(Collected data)

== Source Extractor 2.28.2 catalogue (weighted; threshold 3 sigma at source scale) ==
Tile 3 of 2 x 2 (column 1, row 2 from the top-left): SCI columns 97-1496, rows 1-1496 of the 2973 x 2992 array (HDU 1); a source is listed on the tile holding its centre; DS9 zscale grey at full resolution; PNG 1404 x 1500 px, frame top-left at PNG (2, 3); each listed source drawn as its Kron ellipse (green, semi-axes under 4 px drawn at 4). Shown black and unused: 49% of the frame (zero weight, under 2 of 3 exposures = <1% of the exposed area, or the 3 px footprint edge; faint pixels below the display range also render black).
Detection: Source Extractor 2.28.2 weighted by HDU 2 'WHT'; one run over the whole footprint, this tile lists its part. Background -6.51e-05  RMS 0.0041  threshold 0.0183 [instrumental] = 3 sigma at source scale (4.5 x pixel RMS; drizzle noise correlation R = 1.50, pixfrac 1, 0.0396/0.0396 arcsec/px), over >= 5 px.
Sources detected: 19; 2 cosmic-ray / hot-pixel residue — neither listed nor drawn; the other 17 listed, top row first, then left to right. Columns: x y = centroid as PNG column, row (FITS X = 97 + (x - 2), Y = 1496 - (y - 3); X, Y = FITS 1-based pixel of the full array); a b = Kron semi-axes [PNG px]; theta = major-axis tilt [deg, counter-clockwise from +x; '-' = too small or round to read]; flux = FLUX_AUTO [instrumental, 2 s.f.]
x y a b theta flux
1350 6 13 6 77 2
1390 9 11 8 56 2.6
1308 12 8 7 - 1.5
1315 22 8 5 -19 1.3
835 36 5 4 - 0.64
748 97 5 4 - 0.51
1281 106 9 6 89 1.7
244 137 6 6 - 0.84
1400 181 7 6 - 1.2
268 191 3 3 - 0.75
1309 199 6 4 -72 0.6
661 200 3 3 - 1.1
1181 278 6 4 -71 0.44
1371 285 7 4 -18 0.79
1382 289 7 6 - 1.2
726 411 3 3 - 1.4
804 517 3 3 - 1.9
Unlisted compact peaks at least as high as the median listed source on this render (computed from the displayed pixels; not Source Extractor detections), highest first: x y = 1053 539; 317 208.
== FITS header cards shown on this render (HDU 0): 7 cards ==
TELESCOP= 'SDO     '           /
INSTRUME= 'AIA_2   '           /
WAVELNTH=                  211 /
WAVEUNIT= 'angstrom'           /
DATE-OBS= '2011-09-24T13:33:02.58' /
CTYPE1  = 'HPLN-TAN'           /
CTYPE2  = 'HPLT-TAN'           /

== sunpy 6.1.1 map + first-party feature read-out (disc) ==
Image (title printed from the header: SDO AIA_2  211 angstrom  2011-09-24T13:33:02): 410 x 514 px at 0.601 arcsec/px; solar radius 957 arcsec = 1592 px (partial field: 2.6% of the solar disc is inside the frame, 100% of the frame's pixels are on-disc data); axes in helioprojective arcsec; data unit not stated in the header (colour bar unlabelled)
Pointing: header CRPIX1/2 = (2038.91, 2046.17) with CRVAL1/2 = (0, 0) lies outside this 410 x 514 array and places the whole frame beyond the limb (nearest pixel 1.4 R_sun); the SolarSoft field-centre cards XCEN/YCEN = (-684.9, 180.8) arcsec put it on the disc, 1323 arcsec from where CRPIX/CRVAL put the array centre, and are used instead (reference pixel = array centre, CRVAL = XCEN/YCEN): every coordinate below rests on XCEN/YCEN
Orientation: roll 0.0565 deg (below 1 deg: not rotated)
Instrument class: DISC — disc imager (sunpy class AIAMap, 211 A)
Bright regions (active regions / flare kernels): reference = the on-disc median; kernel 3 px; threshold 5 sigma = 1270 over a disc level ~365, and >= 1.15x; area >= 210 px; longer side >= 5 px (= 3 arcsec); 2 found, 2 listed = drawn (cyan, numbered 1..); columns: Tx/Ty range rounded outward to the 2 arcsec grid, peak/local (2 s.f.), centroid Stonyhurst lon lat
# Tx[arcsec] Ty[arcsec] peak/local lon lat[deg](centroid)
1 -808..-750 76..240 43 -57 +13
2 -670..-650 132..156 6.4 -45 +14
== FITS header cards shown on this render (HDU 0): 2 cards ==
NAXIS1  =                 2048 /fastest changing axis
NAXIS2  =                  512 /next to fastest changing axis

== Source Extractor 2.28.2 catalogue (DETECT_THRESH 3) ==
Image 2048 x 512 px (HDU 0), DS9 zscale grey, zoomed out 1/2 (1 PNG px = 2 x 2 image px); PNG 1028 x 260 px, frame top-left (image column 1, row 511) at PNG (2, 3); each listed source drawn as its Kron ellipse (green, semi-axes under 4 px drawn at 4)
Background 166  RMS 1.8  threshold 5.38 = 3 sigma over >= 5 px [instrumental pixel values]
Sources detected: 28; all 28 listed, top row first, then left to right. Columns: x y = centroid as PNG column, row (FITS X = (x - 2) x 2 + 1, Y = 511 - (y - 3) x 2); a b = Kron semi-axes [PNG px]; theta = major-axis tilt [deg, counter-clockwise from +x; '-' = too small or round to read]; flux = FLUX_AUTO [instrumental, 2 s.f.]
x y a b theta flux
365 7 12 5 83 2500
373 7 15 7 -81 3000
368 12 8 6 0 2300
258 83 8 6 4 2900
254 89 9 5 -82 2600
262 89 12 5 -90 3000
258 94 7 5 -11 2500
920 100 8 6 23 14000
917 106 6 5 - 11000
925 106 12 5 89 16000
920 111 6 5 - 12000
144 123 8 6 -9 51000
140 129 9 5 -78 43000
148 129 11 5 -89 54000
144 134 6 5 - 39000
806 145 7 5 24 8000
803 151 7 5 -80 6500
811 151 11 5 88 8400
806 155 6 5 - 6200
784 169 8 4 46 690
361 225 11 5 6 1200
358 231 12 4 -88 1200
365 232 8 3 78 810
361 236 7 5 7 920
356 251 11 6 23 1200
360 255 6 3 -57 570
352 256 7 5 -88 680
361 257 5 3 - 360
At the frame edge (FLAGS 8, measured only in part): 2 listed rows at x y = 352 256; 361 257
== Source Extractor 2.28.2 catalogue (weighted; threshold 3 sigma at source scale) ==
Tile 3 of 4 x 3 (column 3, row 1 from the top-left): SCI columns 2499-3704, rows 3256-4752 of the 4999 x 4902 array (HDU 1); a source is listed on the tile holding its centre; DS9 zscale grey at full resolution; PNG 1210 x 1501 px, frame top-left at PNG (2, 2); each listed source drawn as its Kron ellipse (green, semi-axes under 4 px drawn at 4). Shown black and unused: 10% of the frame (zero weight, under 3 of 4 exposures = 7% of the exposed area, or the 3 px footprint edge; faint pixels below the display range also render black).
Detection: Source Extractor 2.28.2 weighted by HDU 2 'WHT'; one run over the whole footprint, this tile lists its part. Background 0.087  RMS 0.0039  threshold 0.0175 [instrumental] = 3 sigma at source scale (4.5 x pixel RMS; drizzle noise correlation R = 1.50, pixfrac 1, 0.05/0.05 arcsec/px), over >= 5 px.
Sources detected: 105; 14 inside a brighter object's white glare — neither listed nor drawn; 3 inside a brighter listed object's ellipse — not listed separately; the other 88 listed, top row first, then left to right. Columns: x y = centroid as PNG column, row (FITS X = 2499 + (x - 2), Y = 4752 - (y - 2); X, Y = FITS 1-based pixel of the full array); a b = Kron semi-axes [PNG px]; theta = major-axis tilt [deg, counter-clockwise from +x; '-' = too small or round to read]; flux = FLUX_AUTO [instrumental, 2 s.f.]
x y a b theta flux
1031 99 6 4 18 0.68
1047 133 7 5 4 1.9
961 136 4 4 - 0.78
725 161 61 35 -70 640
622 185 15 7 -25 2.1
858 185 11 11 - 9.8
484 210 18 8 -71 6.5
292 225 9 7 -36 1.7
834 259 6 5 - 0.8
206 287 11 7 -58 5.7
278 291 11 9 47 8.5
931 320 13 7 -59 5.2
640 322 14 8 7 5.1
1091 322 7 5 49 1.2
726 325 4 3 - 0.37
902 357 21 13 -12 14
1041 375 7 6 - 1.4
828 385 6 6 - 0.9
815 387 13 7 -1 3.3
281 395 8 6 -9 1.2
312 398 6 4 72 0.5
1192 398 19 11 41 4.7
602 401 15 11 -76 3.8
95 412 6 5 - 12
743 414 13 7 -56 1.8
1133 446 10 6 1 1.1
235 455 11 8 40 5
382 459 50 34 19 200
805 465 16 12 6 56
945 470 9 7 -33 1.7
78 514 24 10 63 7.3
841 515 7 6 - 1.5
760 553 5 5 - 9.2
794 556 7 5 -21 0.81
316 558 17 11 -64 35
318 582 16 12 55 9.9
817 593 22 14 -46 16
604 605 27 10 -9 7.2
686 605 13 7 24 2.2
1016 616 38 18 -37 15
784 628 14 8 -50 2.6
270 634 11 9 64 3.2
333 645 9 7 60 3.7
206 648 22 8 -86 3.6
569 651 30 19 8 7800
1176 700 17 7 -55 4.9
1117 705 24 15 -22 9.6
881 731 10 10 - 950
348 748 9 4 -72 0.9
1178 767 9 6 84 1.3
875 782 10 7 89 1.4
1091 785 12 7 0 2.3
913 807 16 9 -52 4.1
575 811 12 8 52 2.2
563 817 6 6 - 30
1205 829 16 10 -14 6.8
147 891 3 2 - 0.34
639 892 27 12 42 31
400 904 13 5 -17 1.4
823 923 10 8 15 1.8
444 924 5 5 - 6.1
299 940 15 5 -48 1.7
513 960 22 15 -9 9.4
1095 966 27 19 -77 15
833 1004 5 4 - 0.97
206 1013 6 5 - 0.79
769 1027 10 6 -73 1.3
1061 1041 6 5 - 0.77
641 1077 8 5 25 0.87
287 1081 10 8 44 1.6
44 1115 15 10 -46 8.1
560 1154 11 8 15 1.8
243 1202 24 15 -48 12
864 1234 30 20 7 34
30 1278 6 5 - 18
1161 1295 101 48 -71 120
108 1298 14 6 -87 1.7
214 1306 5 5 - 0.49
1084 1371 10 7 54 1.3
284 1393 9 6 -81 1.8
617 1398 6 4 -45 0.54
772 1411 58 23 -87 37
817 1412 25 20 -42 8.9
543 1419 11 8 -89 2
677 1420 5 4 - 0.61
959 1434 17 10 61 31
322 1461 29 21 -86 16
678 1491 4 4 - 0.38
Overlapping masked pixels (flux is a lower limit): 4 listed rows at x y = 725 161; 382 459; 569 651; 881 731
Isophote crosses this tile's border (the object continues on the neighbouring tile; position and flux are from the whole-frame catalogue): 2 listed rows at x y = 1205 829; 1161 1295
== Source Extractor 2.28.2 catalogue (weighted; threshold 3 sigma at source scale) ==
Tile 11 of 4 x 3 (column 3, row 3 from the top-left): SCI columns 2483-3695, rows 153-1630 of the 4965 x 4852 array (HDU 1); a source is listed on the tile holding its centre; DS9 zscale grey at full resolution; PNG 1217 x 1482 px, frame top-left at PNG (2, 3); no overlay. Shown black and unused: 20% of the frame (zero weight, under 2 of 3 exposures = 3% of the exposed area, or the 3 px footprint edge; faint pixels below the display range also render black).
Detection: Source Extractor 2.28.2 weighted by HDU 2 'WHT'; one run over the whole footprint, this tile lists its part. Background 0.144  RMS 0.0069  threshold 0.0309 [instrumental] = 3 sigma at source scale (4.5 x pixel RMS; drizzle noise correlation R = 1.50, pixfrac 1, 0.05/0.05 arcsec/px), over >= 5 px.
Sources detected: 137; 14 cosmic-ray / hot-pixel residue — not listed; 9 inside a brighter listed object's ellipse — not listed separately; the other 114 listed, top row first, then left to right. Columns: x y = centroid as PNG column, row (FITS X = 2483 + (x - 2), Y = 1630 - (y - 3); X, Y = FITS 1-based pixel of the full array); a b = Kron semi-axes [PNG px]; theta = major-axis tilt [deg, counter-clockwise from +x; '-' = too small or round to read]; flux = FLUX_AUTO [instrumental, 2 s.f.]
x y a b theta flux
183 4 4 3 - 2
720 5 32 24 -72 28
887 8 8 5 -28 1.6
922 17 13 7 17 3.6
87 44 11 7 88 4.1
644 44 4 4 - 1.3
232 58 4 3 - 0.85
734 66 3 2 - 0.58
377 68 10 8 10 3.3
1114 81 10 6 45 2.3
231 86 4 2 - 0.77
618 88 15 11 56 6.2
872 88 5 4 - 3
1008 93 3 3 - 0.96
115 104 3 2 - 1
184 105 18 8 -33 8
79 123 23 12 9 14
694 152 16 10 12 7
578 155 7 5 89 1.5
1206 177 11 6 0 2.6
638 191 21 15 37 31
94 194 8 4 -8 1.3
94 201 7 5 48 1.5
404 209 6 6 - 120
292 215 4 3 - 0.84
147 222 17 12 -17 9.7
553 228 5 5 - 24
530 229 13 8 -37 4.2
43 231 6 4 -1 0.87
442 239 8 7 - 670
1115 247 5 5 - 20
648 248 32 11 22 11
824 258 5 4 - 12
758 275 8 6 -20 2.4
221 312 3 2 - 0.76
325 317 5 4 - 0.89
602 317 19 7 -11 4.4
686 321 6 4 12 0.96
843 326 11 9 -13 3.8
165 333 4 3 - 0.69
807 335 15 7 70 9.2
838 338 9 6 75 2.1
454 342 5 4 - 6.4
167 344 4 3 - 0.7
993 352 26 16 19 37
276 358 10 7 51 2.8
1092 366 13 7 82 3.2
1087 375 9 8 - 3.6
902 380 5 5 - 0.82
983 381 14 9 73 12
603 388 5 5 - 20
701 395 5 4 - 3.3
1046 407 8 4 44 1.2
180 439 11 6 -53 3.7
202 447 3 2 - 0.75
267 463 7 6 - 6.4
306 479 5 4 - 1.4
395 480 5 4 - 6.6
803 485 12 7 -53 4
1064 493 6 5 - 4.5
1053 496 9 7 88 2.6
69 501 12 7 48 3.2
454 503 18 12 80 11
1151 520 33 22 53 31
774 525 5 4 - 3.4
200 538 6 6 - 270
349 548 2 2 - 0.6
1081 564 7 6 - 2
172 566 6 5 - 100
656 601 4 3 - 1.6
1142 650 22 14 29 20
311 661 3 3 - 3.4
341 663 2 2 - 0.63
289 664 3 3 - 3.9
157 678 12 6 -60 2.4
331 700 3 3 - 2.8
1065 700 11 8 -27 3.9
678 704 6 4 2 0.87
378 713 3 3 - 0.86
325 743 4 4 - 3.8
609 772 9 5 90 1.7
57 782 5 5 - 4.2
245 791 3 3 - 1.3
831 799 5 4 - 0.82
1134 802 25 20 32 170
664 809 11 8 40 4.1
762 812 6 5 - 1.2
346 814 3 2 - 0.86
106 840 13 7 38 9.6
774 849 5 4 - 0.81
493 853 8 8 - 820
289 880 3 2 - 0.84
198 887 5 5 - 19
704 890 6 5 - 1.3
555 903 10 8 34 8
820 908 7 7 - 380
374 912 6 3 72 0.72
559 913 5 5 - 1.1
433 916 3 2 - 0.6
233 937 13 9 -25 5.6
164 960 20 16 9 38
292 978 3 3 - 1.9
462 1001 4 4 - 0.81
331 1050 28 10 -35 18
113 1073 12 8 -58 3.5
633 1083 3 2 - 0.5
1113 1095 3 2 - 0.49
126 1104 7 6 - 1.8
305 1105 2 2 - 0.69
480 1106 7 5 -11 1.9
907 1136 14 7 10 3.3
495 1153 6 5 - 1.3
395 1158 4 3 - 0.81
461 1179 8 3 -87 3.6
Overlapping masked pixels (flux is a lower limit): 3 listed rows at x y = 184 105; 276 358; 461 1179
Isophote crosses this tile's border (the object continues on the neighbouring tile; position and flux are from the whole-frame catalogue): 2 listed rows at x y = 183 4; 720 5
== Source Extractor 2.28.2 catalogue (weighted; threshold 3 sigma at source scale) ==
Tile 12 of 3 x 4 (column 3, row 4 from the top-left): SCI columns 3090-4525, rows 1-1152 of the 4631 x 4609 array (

Stated goal ▸ Rewrite everything from the line containing "0): 2 cards" down to the line containing "to fastest changing axis" in the records, substituting "display" for "render" and leaving all else unchanged. Give only those lines.

Worked answer ▸
== FITS header cards shown on this display (HDU 0): 2 cards ==
NAXIS1  =                 2048 /fastest changing axis
NAXIS2  =                  512 /next to fastest changing axis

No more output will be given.